Warning In order to knit to pdf documents you must have installed a LaTex distribution in your system. Similarly, in order to knit to a Word Document, you will need Microsoft Word (or a similar program) installed. You can read about install LaTex in Ch 1 of the R Markdown: The Definitive Guide book. Knitting to PDF/Word will not be necessary for this course so please feel free to stick to knitting to HTML for simplicity.

YAML

One you have pressed “OK” it will open an Untitled R markdown file. At the very top of the document you will see the YAML (which stands for Yet Another Markup Language). It contains the meta-data used to configure of your document. In it’s simplest form you should have the following information in your YAML

---
title: "something meaninful"
author: "FULL name and student number"
date: "date created or last edited are reasonable"
output: html_document
---

To complete your assignments you can edit this file, or download and use the assignment template that I have uploaded to Canvas (template.Rmd). Please use a more meaningful name than Untitled.Rmd or template.Rmd. Notably, I will usually be asking you to submit the rendered html document to Canvas for grading. That is, the source .Rmd file will not be required for submission unless otherwise requested.

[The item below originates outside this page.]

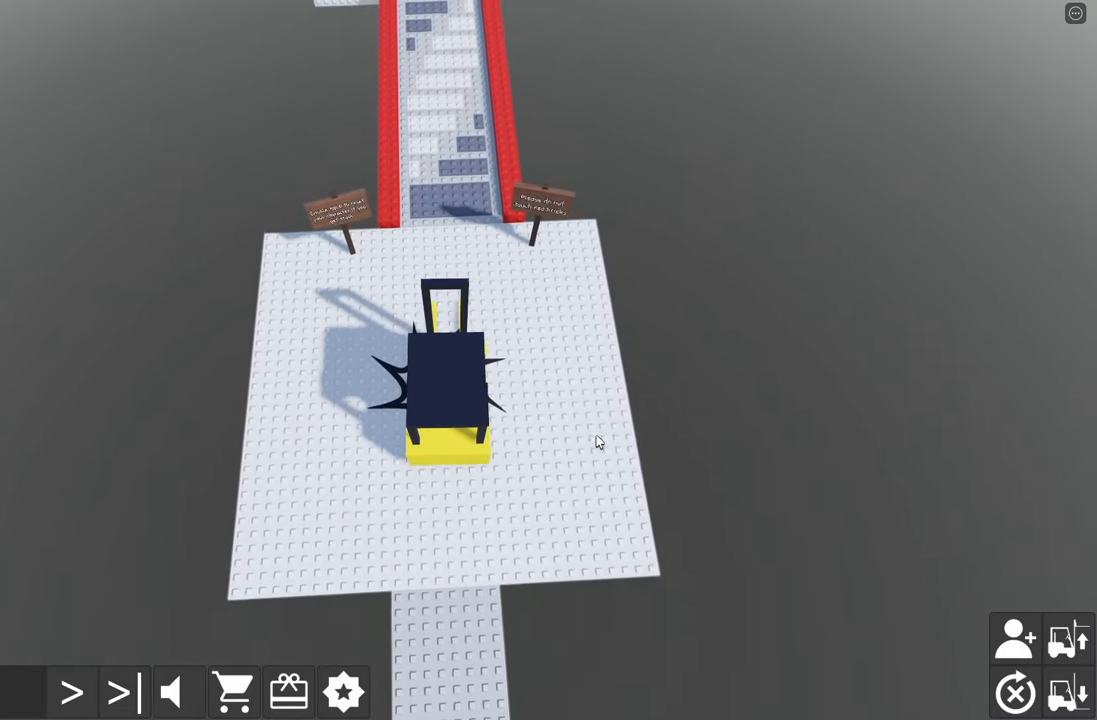
{"keys": ["w"], "events": []}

TIP Knit as you you go! If you leave the knitting to the very end, you will often get cryptic error messages and it will be impossible to pin point where you went wrong. I tend to knit every time a paragraph or new chunk is created. That way, if an error happens, I know exactly where in my .Rmd file I should concentrate on debugging.

Knitting an .Rmd file

The creator of knitr Yihui Xie designed the package to be an “engine for dynamic report generation with R”. In order to convert your .Rmd file into a more readable html or pdf document, we will need to render AKA compile AKA knit it in RStudio. The easiest way to do this is to click the Knit button (located in the Editor window–look for the yarn and needle icon) or to use the keyboard shortcut Ctrl + Shift + K (Cmd + Shift + K on macOS). When you “knit”, either a html or pdf document will be generated that converts any markdown syntax into formated text, and executes and embeds any R code seamlessly within the document. Whether or not it gets converted to an html or pdf document will depend on the specification you made in your YAML (again, I recommend knitting to HTML).

The rendered document will appear in a pop-up window. If your prefer (as I do) to view this document in the Viewer pane, click the gear icon (located beside the Knit button) and select Preview in Viewer Pane.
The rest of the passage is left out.